Most accidents are a result of poor safety standards and an untrained workforce as the majority of Chinese coal miners are migrant workers who are among the most vulnerable and exploited social groups in China. Unable to unionise due to a ban on independent worker unions, their monthly payments are often as low as several hundred yuan (a mere tens of pounds) when the national average is 4,300 yuan. An American miner can expect $100,000 a year for work in a mine 100 times safer.
In 2010, 2,631 Chinese miners died in accidents and in the same year only 48 American miners suffered the same fate.
Productivity in Chinese mines is much lower than other countries. Australian mines achieved an output of 13,297 tonnes of coal per worker in 2005, whereas Chinese workers accounted for 590 tonnes each in the same year. To keep up with demand mines are overcrowded and this results in the high number of fatalities when accidents happen.
Improvements
Over the past six or seven years, however, Chinese mines appear to have become much safer. National statistics indicate that fatalities fell by two thirds in the period 2003-4 when output doubled.

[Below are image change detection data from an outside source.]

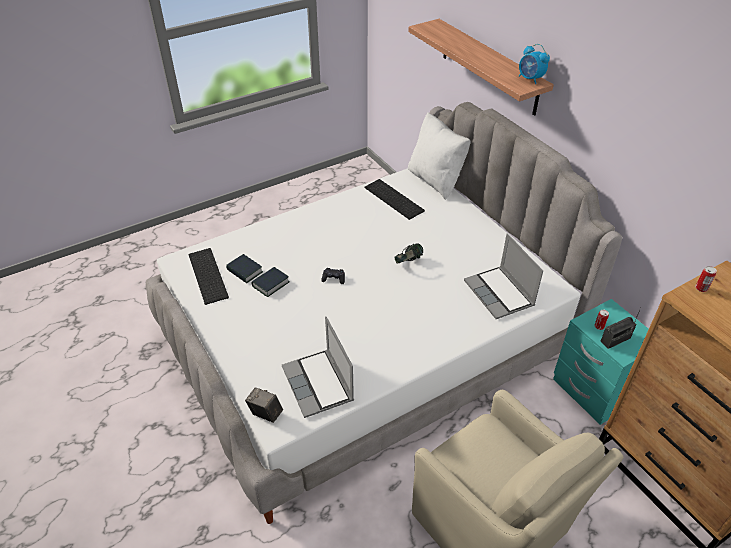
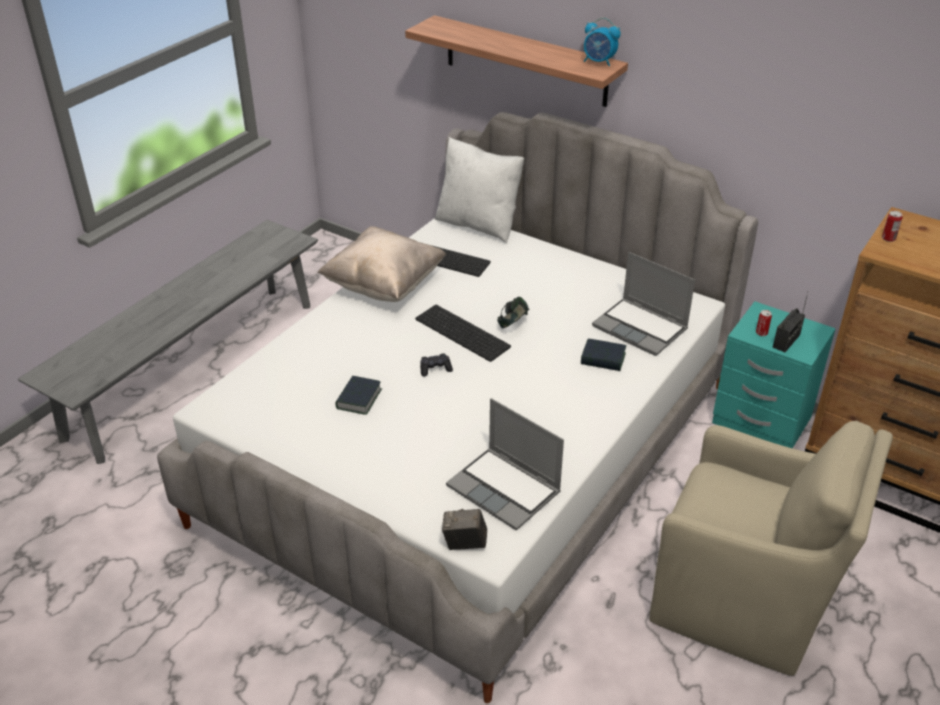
camera: 25 degrees left, 5 degrees down
keyboard [188,248,229,305] -> keyboard moved to [415,305,511,362]
book [226,254,263,283] -> book moved to [581,339,626,371]
none -> grey bench [18,220,318,464]
none -> beige pillow [317,226,446,302]

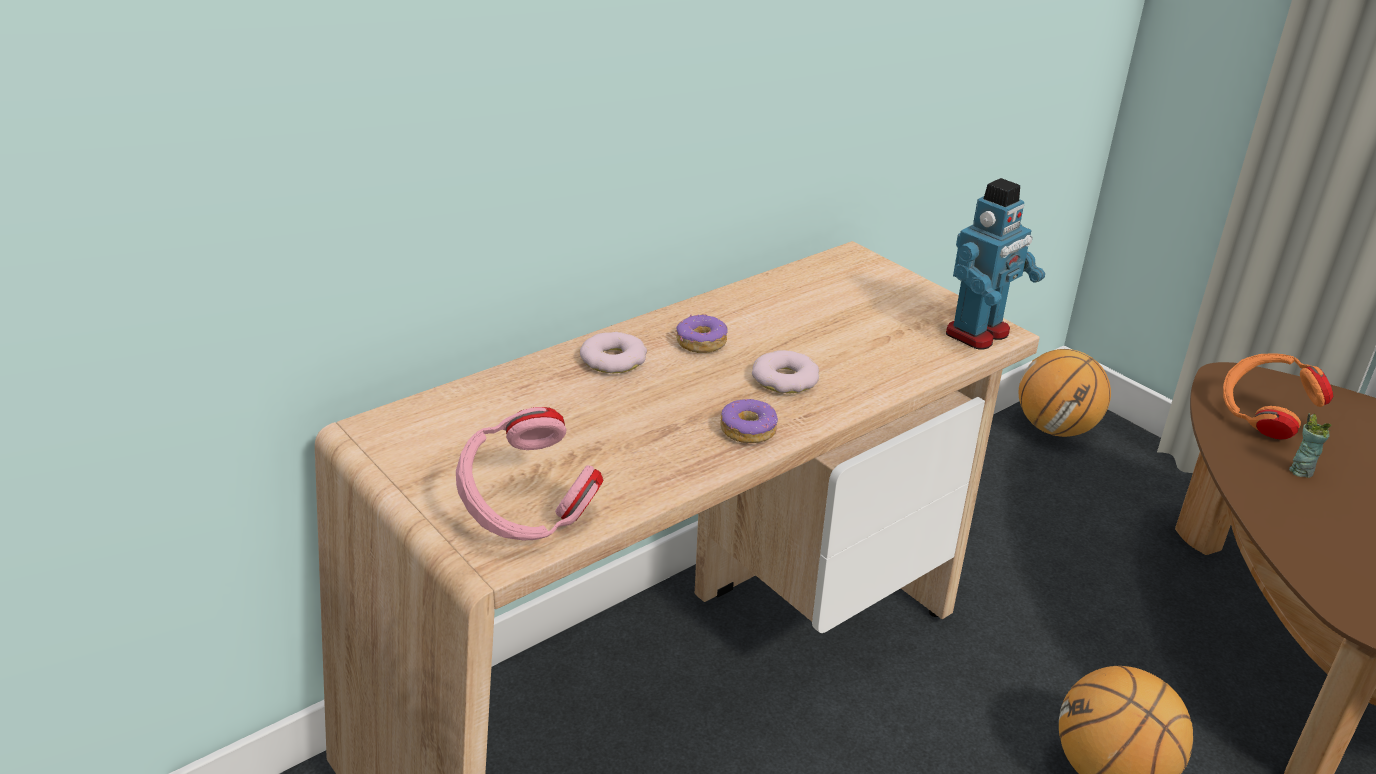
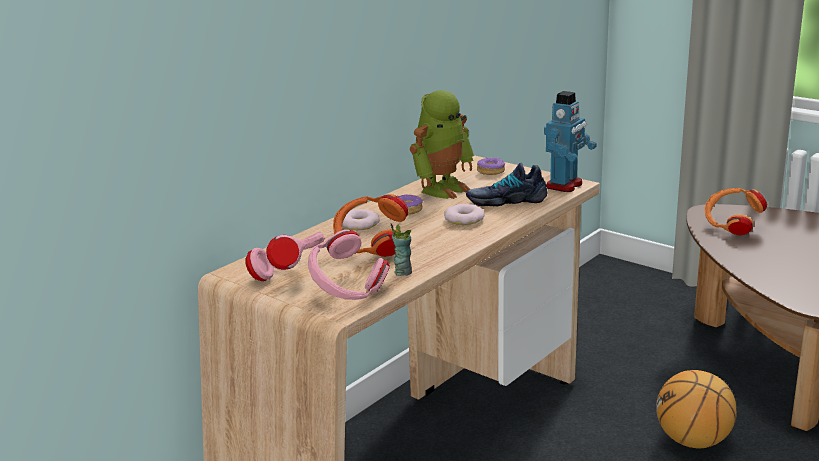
camera: 10 degrees left, 10 degrees down
donut [720,399,778,443] -> donut moved to [477,158,505,175]
basketball [1019,349,1111,437] -> none
cup [1289,413,1331,478] -> cup moved to [391,223,412,276]
none -> pink headphones [246,232,325,281]
none -> orange headphones [333,194,408,257]
none -> toy robot [410,90,474,199]
none -> shoe [466,162,547,206]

“The government has, to some extent, slightly lessened its emphasis on economic development at all a costs. They are taking at least a little bit more account of social issues,” says Wright.
Beijing has strengthened the regulatory framework by lowering the acceptable level of deaths in mines. According to the 11th Five-Year Plan, the target was to “cut the ratio of fatalities to every one million tonnes of coal produced to fewer than 1.6 deaths by 2010 from 2.81 deaths in 2005.” Figures vary, but suggest this has been achieved, with 0.89 deaths per million tonnes in 2010. The US rate is 0.04.
There has also been a major crackdown on illegal town and village mines (TVEs). These primitive mines have fatality rates three or four times higher than the modern state-subsidised mines and account for a third of China’s coal output. A major constraint in the government’s attempts to improve safety is that these illegal mines, although not safe, make a significant contribution to local economies.
Wright said, “The local officials and the Chinese press talk a lot about corruption, there’s no question that that exists… but I think it’s not simply that local living standards depend on mining. One miner in North China, when they closed the mines in his area, was asked whether the air was now pure and he answered, ‘Yes. The air is much nicer to breathe but you can’t eat air’”.